O cardeal Blase Cupich, arcebispo de Chicago, voltou a se posicionar no centro do debate litúrgico ao qualificar a Missa tradicional em latim como “mais um espetáculo do que uma participação ativa de todos os batizados”. As declarações, recolhidas pelo The Catholic Herald, fazem parte de uma reflexão sobre a constituição conciliar Sacrosanctum Concilium, documento chave do Concílio Vaticano II sobre a sagrada liturgia.
Segundo Cupich, as reformas posteriores ao Concílio buscaram “purificar a liturgia” de adaptações acumuladas “ao longo do tempo”, especialmente daqueles elementos que, segundo ele, provinham de “as cortes imperiais e reais”. Tais modificações —sustenta— teriam convertido o culto em uma experiência mais estética do que participativa, e portanto, afastada da intenção original do rito.
“A liturgia deve refletir a Igreja como serva do Senhor, não do poder do mundo”, sublinhou o prelado norte-americano.
Da adoração ao ativismo litúrgico
Para Cupich, o critério de autenticidade na Eucaristia não reside na forma ou na solenidade do rito, mas em sua dimensão social: o grau de “solidariedade com os pobres” que manifesta a comunidade. Chega mesmo a afirmar que a Missa é “o lugar da solidariedade com os pobres em um mundo fraturado”, reinterpretando a liturgia como expressão de compromisso humanitário antes do que como sacrifício redentor.
Essas afirmações refletem uma leitura pastoral da Missa influenciada pela chamada opção pelos pobres, impulsionada após o Concílio. Cupich cita João XXIII e o cardeal Lercaro para sustentar que o Vaticano II marcou um ponto de inflexão na compreensão eclesial dos pobres como centro do plano salvífico de Deus. Segundo ele, a reforma litúrgica foi necessária para expressar melhor essa “Igreja dos pobres”.
No entanto, essa visão —que equipara a autenticidade do culto com a dimensão social— tem sido duramente questionada por teólogos e fiéis apegados à tradição litúrgica romana, que recordam que a liturgia é antes de tudo o culto a Deus e não uma plataforma de ação social. A Eucaristia, ensinam os Padres e o Magistério, é “o sacrifício de louvor, propiciação e ação de graças”, não um gesto de identidade sociológica.
A ferida litúrgica do pós-concílio
As palavras de Cupich chegam em um contexto de crescente tensão. Desde o motu proprio Traditionis Custodes (2021), que restringe a Missa tradicional, numerosos fiéis e sacerdotes têm experimentado uma nova marginalização dentro da Igreja, precisamente por seu apego à forma litúrgica que durante séculos alimentou a fé católica.
A referência do arcebispo de Chicago à Missa tradicional como “espetáculo” tem sido vista por muitos como uma descalificação injusta para com uma comunidade crescente, caracterizada —como mesmo reconhecem seus críticos— por sua devoção, silêncio e reverência.
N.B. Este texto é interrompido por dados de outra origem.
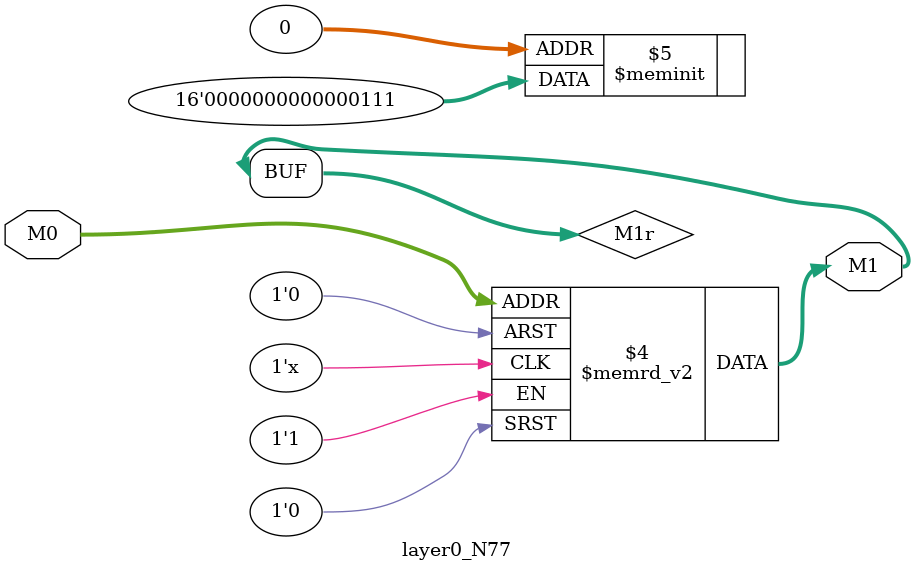
<source format=v>
module layer0_N77 ( input [2:0] M0, output [1:0] M1 );

	(*rom_style = "distributed" *) reg [1:0] M1r;
	assign M1 = M1r;
	always @ (M0) begin
		case (M0)
			3'b000: M1r = 2'b11;
			3'b100: M1r = 2'b00;
			3'b010: M1r = 2'b00;
			3'b110: M1r = 2'b00;
			3'b001: M1r = 2'b01;
			3'b101: M1r = 2'b00;
			3'b011: M1r = 2'b00;
			3'b111: M1r = 2'b00;

		endcase
	end
endmodule

</source>
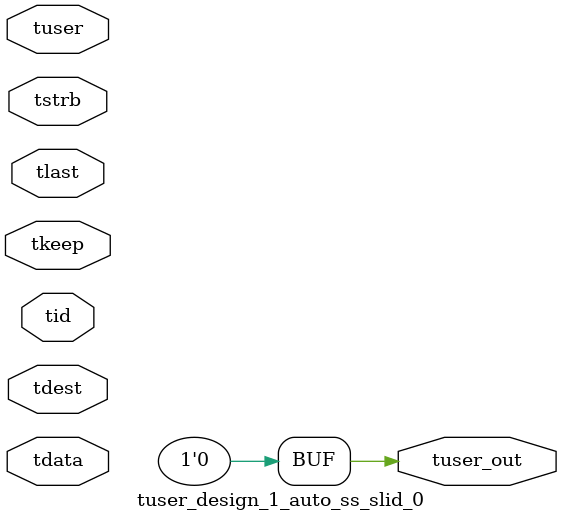
<source format=v>


`timescale 1ps/1ps

module tuser_design_1_auto_ss_slid_0 #
(
parameter C_S_AXIS_TUSER_WIDTH = 1,
parameter C_S_AXIS_TDATA_WIDTH = 32,
parameter C_S_AXIS_TID_WIDTH   = 0,
parameter C_S_AXIS_TDEST_WIDTH = 0,
parameter C_M_AXIS_TUSER_WIDTH = 1
)
(
input  [(C_S_AXIS_TUSER_WIDTH == 0 ? 1 : C_S_AXIS_TUSER_WIDTH)-1:0     ] tuser,
input  [(C_S_AXIS_TDATA_WIDTH == 0 ? 1 : C_S_AXIS_TDATA_WIDTH)-1:0     ] tdata,
input  [(C_S_AXIS_TID_WIDTH   == 0 ? 1 : C_S_AXIS_TID_WIDTH)-1:0       ] tid,
input  [(C_S_AXIS_TDEST_WIDTH == 0 ? 1 : C_S_AXIS_TDEST_WIDTH)-1:0     ] tdest,
input  [(C_S_AXIS_TDATA_WIDTH/8)-1:0 ] tkeep,
input  [(C_S_AXIS_TDATA_WIDTH/8)-1:0 ] tstrb,
input                                                                    tlast,
output [C_M_AXIS_TUSER_WIDTH-1:0] tuser_out
);

assign tuser_out = {1'b0};

endmodule


</source>
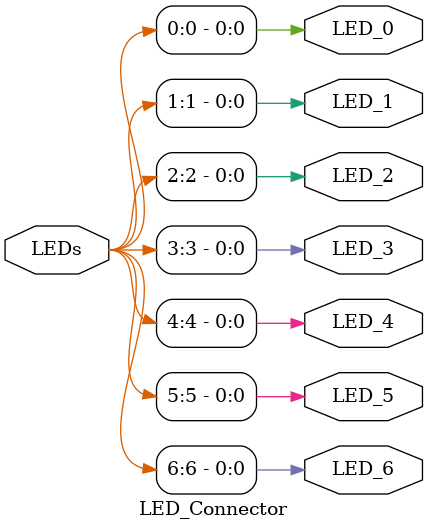
<source format=v>
module LED_Connector(
	input [6:0]LEDs,
	output wire LED_6,
	output wire LED_5,
	output wire LED_4,
	output wire LED_3,
	output wire LED_2,
	output wire LED_1,
	output wire LED_0

);

assign LED_6 = LEDs[6];
assign LED_5 = LEDs[5];
assign LED_4 = LEDs[4];
assign LED_3 = LEDs[3];
assign LED_2 = LEDs[2];
assign LED_1 = LEDs[1];
assign LED_0 = LEDs[0];



endmodule
</source>
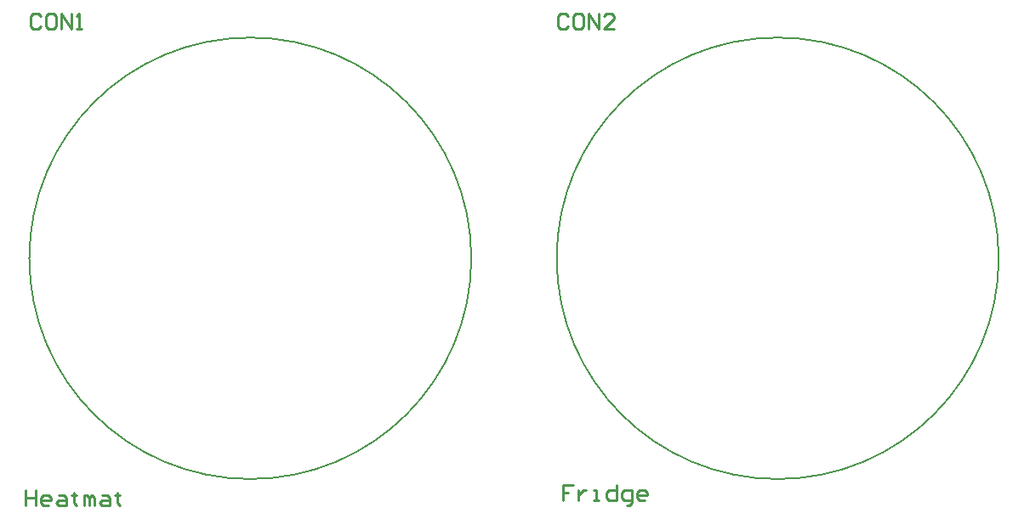
<source format=gto>
G04*
G04 #@! TF.GenerationSoftware,Altium Limited,Altium Designer,20.0.13 (296)*
G04*
G04 Layer_Color=65535*
%FSLAX44Y44*%
%MOMM*%
G71*
G01*
G75*
%ADD10C,0.2000*%
%ADD11C,0.2540*%
D10*
X1420000Y800000D02*
G03*
X1420000Y800000I-220000J0D01*
G01*
X895000D02*
G03*
X895000Y800000I-220000J0D01*
G01*
D11*
X991613Y1041396D02*
X989073Y1043935D01*
X983995D01*
X981456Y1041396D01*
Y1031239D01*
X983995Y1028700D01*
X989073D01*
X991613Y1031239D01*
X1004309Y1043935D02*
X999230D01*
X996691Y1041396D01*
Y1031239D01*
X999230Y1028700D01*
X1004309D01*
X1006848Y1031239D01*
Y1041396D01*
X1004309Y1043935D01*
X1011926Y1028700D02*
Y1043935D01*
X1022083Y1028700D01*
Y1043935D01*
X1037318Y1028700D02*
X1027161D01*
X1037318Y1038857D01*
Y1041396D01*
X1034779Y1043935D01*
X1029700D01*
X1027161Y1041396D01*
X996691Y574034D02*
X986534D01*
Y566417D01*
X991613D01*
X986534D01*
Y558799D01*
X1001769Y568956D02*
Y558799D01*
Y563877D01*
X1004309Y566417D01*
X1006848Y568956D01*
X1009387D01*
X1017004Y558799D02*
X1022083D01*
X1019544D01*
Y568956D01*
X1017004D01*
X1039857Y574034D02*
Y558799D01*
X1032240D01*
X1029700Y561338D01*
Y566417D01*
X1032240Y568956D01*
X1039857D01*
X1050014Y553721D02*
X1052553D01*
X1055092Y556260D01*
Y568956D01*
X1047475D01*
X1044936Y566417D01*
Y561338D01*
X1047475Y558799D01*
X1055092D01*
X1067788D02*
X1062710D01*
X1060171Y561338D01*
Y566417D01*
X1062710Y568956D01*
X1067788D01*
X1070327Y566417D01*
Y563877D01*
X1060171D01*
X466595Y1041396D02*
X464055Y1043935D01*
X458977D01*
X456438Y1041396D01*
Y1031239D01*
X458977Y1028700D01*
X464055D01*
X466595Y1031239D01*
X479291Y1043935D02*
X474212D01*
X471673Y1041396D01*
Y1031239D01*
X474212Y1028700D01*
X479291D01*
X481830Y1031239D01*
Y1041396D01*
X479291Y1043935D01*
X486908Y1028700D02*
Y1043935D01*
X497065Y1028700D01*
Y1043935D01*
X502143Y1028700D02*
X507222D01*
X504682D01*
Y1043935D01*
X502143Y1041396D01*
X451360Y568956D02*
Y553721D01*
Y561338D01*
X461516D01*
Y568956D01*
Y553721D01*
X474212D02*
X469134D01*
X466595Y556260D01*
Y561338D01*
X469134Y563877D01*
X474212D01*
X476751Y561338D01*
Y558799D01*
X466595D01*
X484369Y563877D02*
X489447D01*
X491987Y561338D01*
Y553721D01*
X484369D01*
X481830Y556260D01*
X484369Y558799D01*
X491987D01*
X499604Y566417D02*
Y563877D01*
X497065D01*
X502143D01*
X499604D01*
Y556260D01*
X502143Y553721D01*
X509761D02*
Y563877D01*
X512300D01*
X514839Y561338D01*
Y553721D01*
Y561338D01*
X517378Y563877D01*
X519917Y561338D01*
Y553721D01*
X527535Y563877D02*
X532613D01*
X535153Y561338D01*
Y553721D01*
X527535D01*
X524996Y556260D01*
X527535Y558799D01*
X535153D01*
X542770Y566417D02*
Y563877D01*
X540231D01*
X545309D01*
X542770D01*
Y556260D01*
X545309Y553721D01*
M02*

</source>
Os defensores da liturgia tridentina recordam que essa forma do rito nunca foi abrogada e que sua beleza tem levado muitos jovens a redescobrir a fé.
Enquanto Cupich reivindica a simplicidade e sobriedade do Novus Ordo como sinal da Igreja serva, o cardeal Raymond Burke celebrava naqueles mesmos dias uma Missa pontifical solene na Basílica de São Pedro, à qual acorreram clérigos e fiéis de todo o mundo. Duas imagens, duas visões: uma Igreja que olha para suas raízes litúrgicas e outra que busca reformular sua identidade em chave moderna.
Voltar ao sentido do sagrado
A Missa, como ensina o Catecismo, “é o sacrifício mesmo de Cristo, atualização do Calvário sob as espécies sacramentais”. Nenhuma forma litúrgica autêntica pode ser reduzida a “espetáculo”, pois sua essência não radica na estética externa, mas no mistério da presença real e da oferta da Vítima divina. Purificar a liturgia não significa empobrecê-la nem despojá-la de sua linguagem sacra, mas restaurar sua orientação a Deus.
A controvérsia que reavivam as palavras de Cupich põe de manifesto uma ferida não fechada: a do sentido do sagrado no culto católico. Diante daqueles que veem na tradição um obstáculo para a “participação ativa”, cresce o número de fiéis que encontram na Missa tradicional precisamente a participação mais plena: a adoração silenciosa do Mistério.
A arte e a solenidade do rito não são luxos cortesãos, mas linguagem teológica do transcendente. E enquanto houver corações que compreendam que ajoelhar-se ante o altar não é espetáculo, mas fé viva, a Missa seguirá sendo —como seu título o proclama— um autêntico tesouro da fé.